As part of the Lincoln Center 65th Street Development Project, the Juilliard School and Tully Hall recently underwent a major renovation and expansion by architects Diller Scofidio + Renfro and FXFOWLE, completed in 2009. The Alice Tully Hall building utilizes new interior materials, state-of-the-art technologies, and updated equipment for concerts, film, theater, and dance. The expansion of the Juilliard Building created a three-story all-glass lobby and sunken plaza beneath a new, cantilevered extension, “projecting a newly visible public identity to Broadway.”

What makes the Alice Tully Hall / Julliard expansion important are two stories: one of urban design and a re-imagining of public space, and one of creating a dialogue between Modernist and “Contemporary/Post-Modern” architecture that preserves the past while advancing new ideas in design.

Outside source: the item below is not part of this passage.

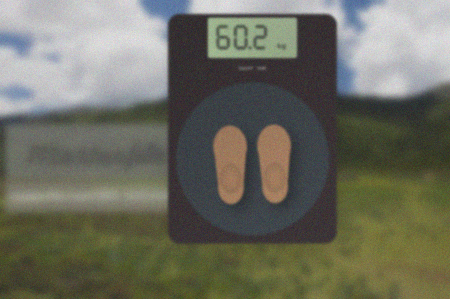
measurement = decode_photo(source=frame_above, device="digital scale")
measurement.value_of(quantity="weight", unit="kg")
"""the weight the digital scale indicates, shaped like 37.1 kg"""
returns 60.2 kg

Elizabeth Diller called Lincoln Center the “place that architects love to hate,” but said that DS+R wanted to give it a “second chance.” Alice Tully Hall had long been criticized by the architectural community, due to the general dissatisfaction with the complex’s overall feeling of detachment from its urban environment (the consequence of an antiquated architectural and planning ideology), the unsavory forms of the main theatre buildings, and the inadequacies of the actual performance spaces. The Juilliard Building, by comparison, received far more favorable reviews, especially with regard to its performance spaces. Despite its improvements over the superblock buildings, it was not without its problems: no clear, distinct public entrance for Tully Hall, the massive exterior stair and footbridge, lack of engagement with Broadway (either its social vitality and unique diagonal shape).

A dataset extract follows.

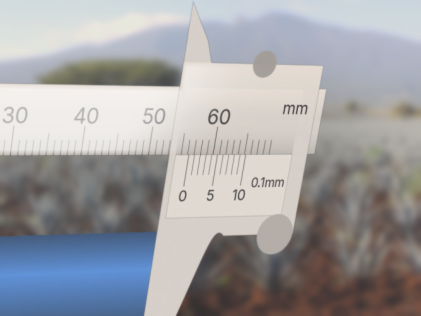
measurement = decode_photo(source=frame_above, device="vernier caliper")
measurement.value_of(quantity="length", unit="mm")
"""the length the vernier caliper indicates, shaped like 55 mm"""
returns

The expansion of Alice Tully Hall / Juilliard and the comprehensive renovation of Alice Tully Hall resolve many of the original building’s issues, meeting the program requirements of the Juilliard School while actively engaging the once-reclusive Juilliard building with Broadway and Lincoln Square, making it an integral part of the area’s vibrant street life. Moreover, the expansion and renovation successfully merge the Brutalist / Modernist language of the original building with the contemporary Post-Modernist language of the addition. Alice Tully Hall is this Post-Modern language that interacts most with the streetscape, reflecting contemporary ideas regarding the creation of public space and the relationship/transition between indoor and outdoor spaces. The new Tully Hall and Juilliard building has received rave reviews, with critics who liked the original building praising the architects for “pulling off the near-impossible feat of improving a good building without subverting its finer traits.”